INSTRUCTIONS FOR THE TASK —
Rewrite the paragraph of the monitor review below that begins "The MAG325CQRF’s color and contrast" as a short bulleted list, keeping its main facts.

If you want to maximize screen area, 34-inch ultra-wides are a good choice, but it’s also worth considering a 32-inch 16:9 panel. The MAG325CQRF has 438 square inches versus the 411 of a 21:9 34-inch panel. That means the 16:9 screen will have lower pixel density, 92ppi versus 109, but there is no denying that extra height. Coupled with the tightest curve available, 1000R, the MAG325CQRF is immersive in every way.

Working in spreadsheets and text documents showed a little image distortion. The barrel effect is always visible, but I was used to it after a short period. Browsing the web requires less scrolling than I do in 21:9 as well. I am accustomed to a 32-inch 16:9 flat panel so I am biased.

The MAG325CQRF’s color and contrast are well suited to Photoshop or any other graphic task. The sRGB mode is there when I need accurate grading of images, but for most work, the extra gamut volume is a plus. The picture is always vivid and saturated. There was enough brightness in my office when I set the MAG325CQRF to 200 nits. I couldn’t use the calibrated color temp during the day since it limits output to 108 nits. But I was able to use it at night with my room lights off.

RECORD EXCERPTS —
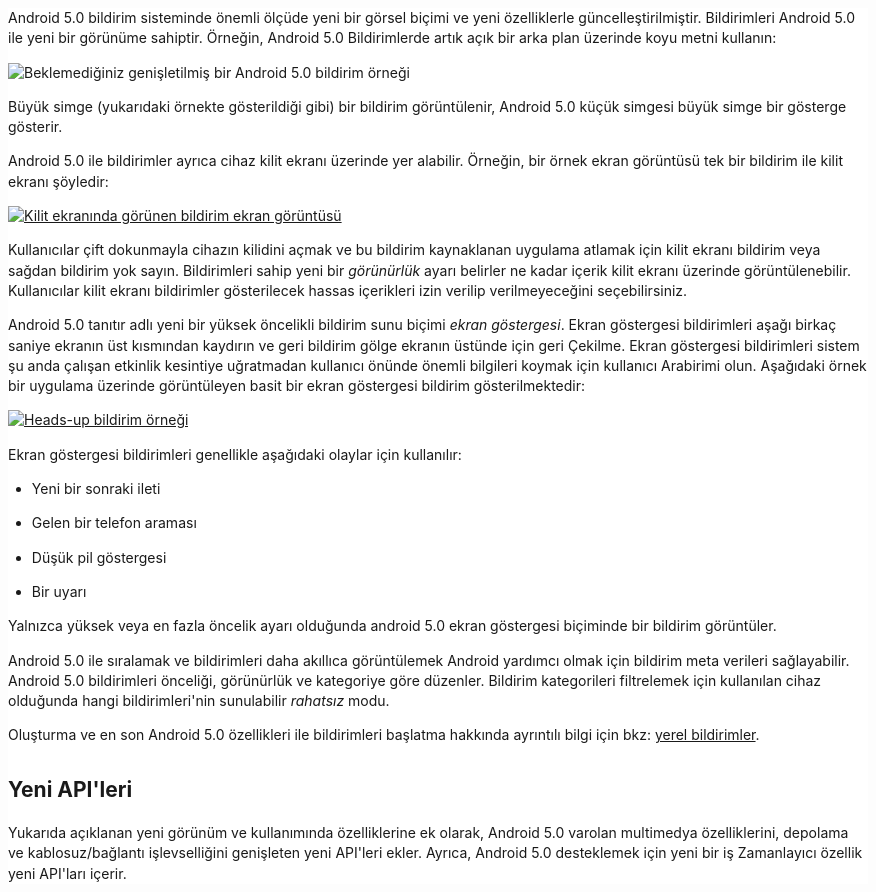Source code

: Android 5.0 bildirim sisteminde önemli ölçüde yeni bir görsel biçimi ve yeni özelliklerle güncelleştirilmiştir. Bildirimleri Android 5.0 ile yeni bir görünüme sahiptir. Örneğin, Android 5.0 Bildirimlerde artık açık bir arka plan üzerinde koyu metni kullanın:

![Beklemediğiniz genişletilmiş bir Android 5.0 bildirim örneği](lollipop-images/expanded-notification-contracted.png)

Büyük simge (yukarıdaki örnekte gösterildiği gibi) bir bildirim görüntülenir, Android 5.0 küçük simgesi büyük simge bir gösterge gösterir. 

Android 5.0 ile bildirimler ayrıca cihaz kilit ekranı üzerinde yer alabilir.
Örneğin, bir örnek ekran görüntüsü tek bir bildirim ile kilit ekranı şöyledir:

[![Kilit ekranında görünen bildirim ekran görüntüsü](lollipop-images/lockscreen-notification-sml.png)](lollipop-images/lockscreen-notification.png)

Kullanıcılar çift dokunmayla cihazın kilidini açmak ve bu bildirim kaynaklanan uygulama atlamak için kilit ekranı bildirim veya sağdan bildirim yok sayın. Bildirimleri sahip yeni bir *görünürlük* ayarı belirler ne kadar içerik kilit ekranı üzerinde görüntülenebilir. Kullanıcılar kilit ekranı bildirimler gösterilecek hassas içerikleri izin verilip verilmeyeceğini seçebilirsiniz.

Android 5.0 tanıtır adlı yeni bir yüksek öncelikli bildirim sunu biçimi *ekran göstergesi*. Ekran göstergesi bildirimleri aşağı birkaç saniye ekranın üst kısmından kaydırın ve geri bildirim gölge ekranın üstünde için geri Çekilme. Ekran göstergesi bildirimleri sistem şu anda çalışan etkinlik kesintiye uğratmadan kullanıcı önünde önemli bilgileri koymak için kullanıcı Arabirimi olun. Aşağıdaki örnek bir uygulama üzerinde görüntüleyen basit bir ekran göstergesi bildirim gösterilmektedir:

[![Heads-up bildirim örneği](lollipop-images/heads-up-notification-sml.png)](lollipop-images/heads-up-notification.png)

Ekran göstergesi bildirimleri genellikle aşağıdaki olaylar için kullanılır:

-   Yeni bir sonraki ileti

-   Gelen bir telefon araması

-   Düşük pil göstergesi

-   Bir uyarı

Yalnızca yüksek veya en fazla öncelik ayarı olduğunda android 5.0 ekran göstergesi biçiminde bir bildirim görüntüler.

Android 5.0 ile sıralamak ve bildirimleri daha akıllıca görüntülemek Android yardımcı olmak için bildirim meta verileri sağlayabilir. Android 5.0 bildirimleri önceliği, görünürlük ve kategoriye göre düzenler.
Bildirim kategorileri filtrelemek için kullanılan cihaz olduğunda hangi bildirimleri'nin sunulabilir *rahatsız* modu.

Oluşturma ve en son Android 5.0 özellikleri ile bildirimleri başlatma hakkında ayrıntılı bilgi için bkz: [yerel bildirimler](~/android/app-fundamentals/notifications/local-notifications.md).

<a name="newapis" />

## <a name="new-apis"></a>Yeni API'leri

Yukarıda açıklanan yeni görünüm ve kullanımında özelliklerine ek olarak, Android 5.0 varolan multimedya özelliklerini, depolama ve kablosuz/bağlantı işlevselliğini genişleten yeni API'leri ekler. Ayrıca, Android 5.0 desteklemek için yeni bir iş Zamanlayıcı özellik yeni API'ları içerir.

REPLY —
- Color and contrast suit Photoshop and other graphic work.
- An sRGB mode is available for accurate image grading, but the extra gamut volume helps with most work.
- The picture is consistently vivid and saturated.
- 200 nits gave enough brightness in the office.
- The calibrated color temp limits output to 108 nits, so it was usable only at night with the room lights off, not during the day.